When depositing a soft material (e.g. pure Cu) onto a harder substrate (e.g. stainless steel) by cold spraying, the attainable coating adhesion depends on both the hardness and the roughness of the substrate. To decouple their respective influences, the present work focuses on a model system of cold sprayed copper onto AISI 304 steel surfaces with differently adjusted hardness and roughness values. AISI 304 stainless steel plates were either polished or grit-blasted to different roughness, and then employed as substrates either as-is, i.e. in the “hardened” condition, or in the “softened” vacuum-annealed state. SEM analyses and nano-indentation tests showed that grit-blasting causes severe plastic deformation of the surface, where any visible austenite grain structure is lost up to a depth of some tens of microns.

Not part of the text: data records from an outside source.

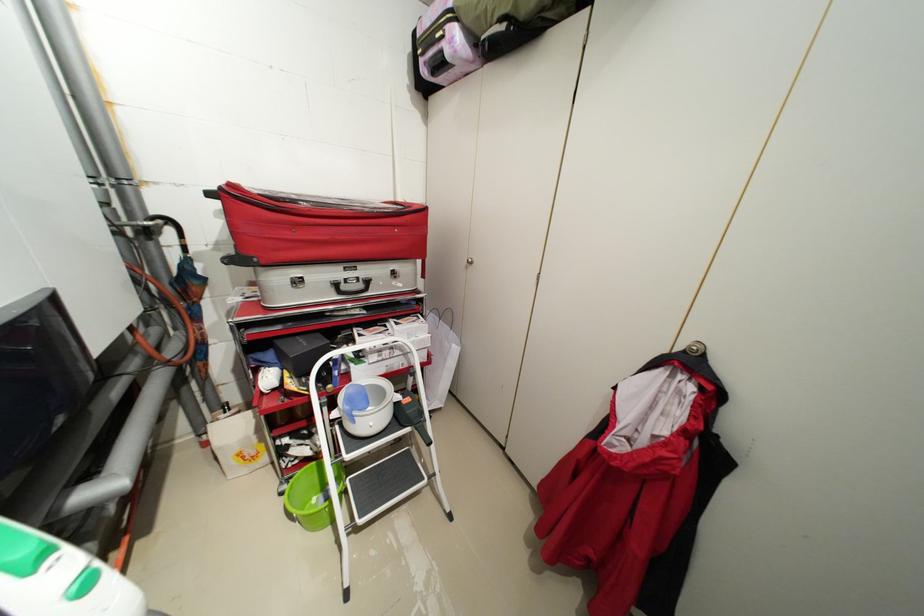
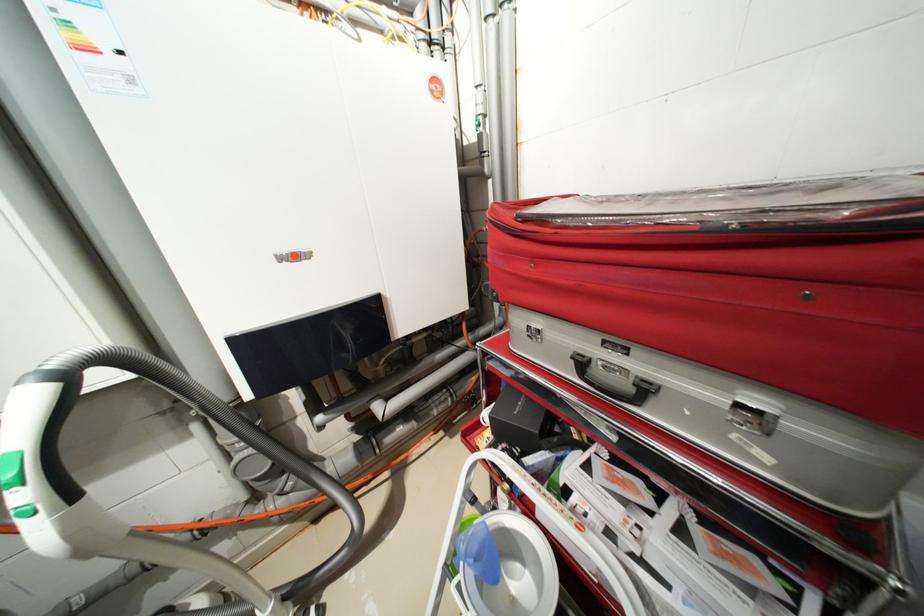
Locate, in the second image, the point that corresponds to pixel 344 286 in the first image.

(589, 363)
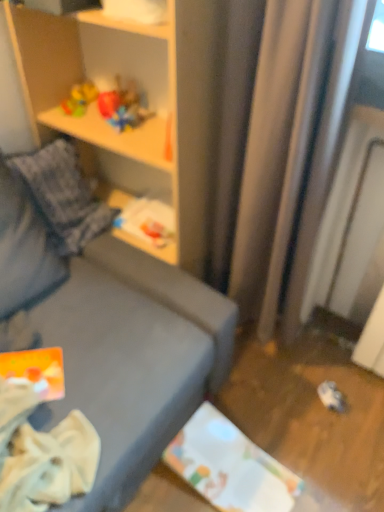
Question: From a real-world perspective, is wooden shelf at upper left above or below rubberized plastic toy at upper left?

Choices:
 (A) above
 (B) below

Answer: (B)

Question: In terms of width, does wooden shelf at upper left look wider or thinner when compared to rubberized plastic toy at upper left?

Choices:
 (A) wide
 (B) thin

Answer: (A)

Question: From the image's perspective, is wooden shelf at upper left located above or below rubberized plastic toy at upper left?

Choices:
 (A) below
 (B) above

Answer: (A)

Question: Considering the positions of rubberized plastic toy at upper left and wooden shelf at upper left in the image, is rubberized plastic toy at upper left taller or shorter than wooden shelf at upper left?

Choices:
 (A) tall
 (B) short

Answer: (B)

Question: Considering the relative positions of rubberized plastic toy at upper left and wooden shelf at upper left in the image provided, is rubberized plastic toy at upper left to the left or to the right of wooden shelf at upper left?

Choices:
 (A) left
 (B) right

Answer: (A)

Question: From the image's perspective, is rubberized plastic toy at upper left above or below wooden shelf at upper left?

Choices:
 (A) below
 (B) above

Answer: (B)

Question: Is rubberized plastic toy at upper left spatially inside wooden shelf at upper left, or outside of it?

Choices:
 (A) inside
 (B) outside

Answer: (A)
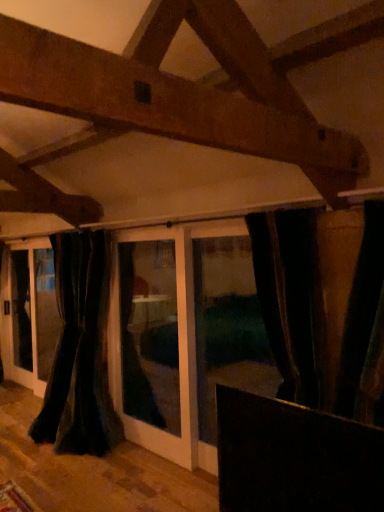
The image size is (384, 512). What do you see at coordinates (80, 351) in the screenshot? I see `velvet dark curtain at lower left` at bounding box center [80, 351].

Locate an element on the screen. The image size is (384, 512). velvet dark curtain at lower left is located at coordinates (80, 351).

The image size is (384, 512). What are the coordinates of `velvet dark curtain at lower left` in the screenshot? It's located at (80, 351).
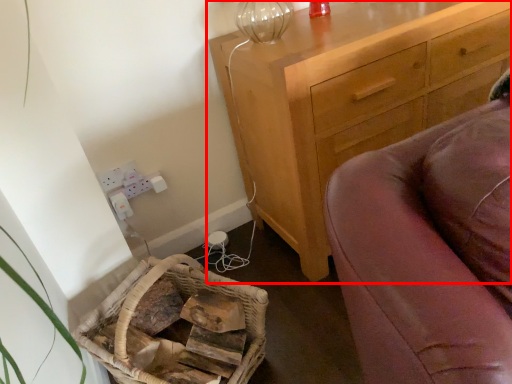
Question: From the image's perspective, where is chest of drawers (annotated by the red box) located in relation to basket in the image?

Choices:
 (A) above
 (B) below

Answer: (A)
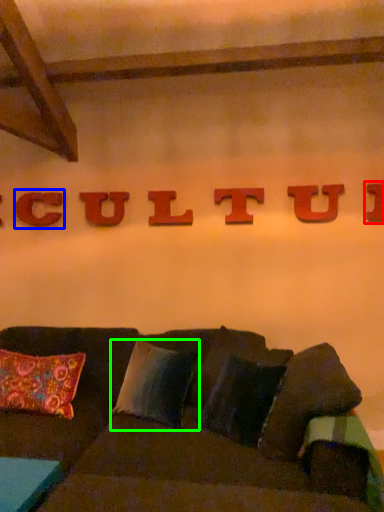
Question: Which object is the closest to the letter (highlighted by a red box)? Choose among these: letter (highlighted by a blue box) or pillow (highlighted by a green box).

Choices:
 (A) letter
 (B) pillow

Answer: (B)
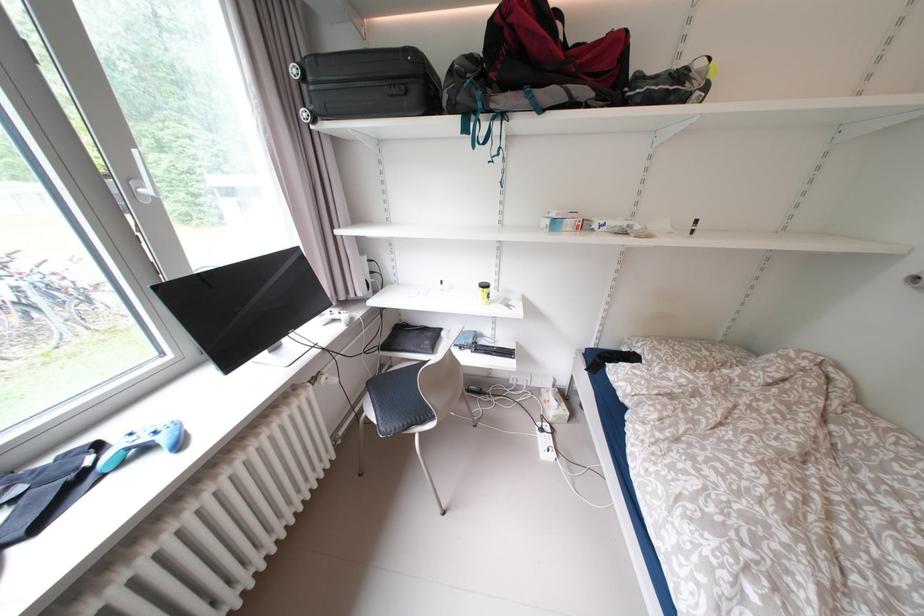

The corresponding microstructures are work-hardened, reaching a hardness of about 350–400 HV0.001. Vacuum annealing induced recrystallization and restored the original, lower hardness (≈200 HV0.001) of AISI 304, without changing the surface roughness, as obtained by the grit-blasting. Through cavitation tests on single-particle deposition experiments, it was found that cold sprayed Cu particles' adhesion was lower on roughened and hardened substrates than on polished surfaces. In contrast, the situation was reversed for roughened and annealed (“softened”) substrates, showing an increase in adhesion of cold-sprayed Cu particles with increasing roughness up to a maximum at Rz of about 34 μm. The latter trend was confirmed by bond strength testing of complete Cu coatings onto “softened” substrates, while the maximum adhesion on hardened substrates was attained with Rz = 18 μm. The underlying mechanisms are discussed with respect to particle deformation and the substrate surface topographies needed to trap areas of mutual shear instabilities of the particles and the substrate. Identifying the conditions that ensure metallurgical bonding then should help to provide a more general understanding of deposit adhesion in cold spraying.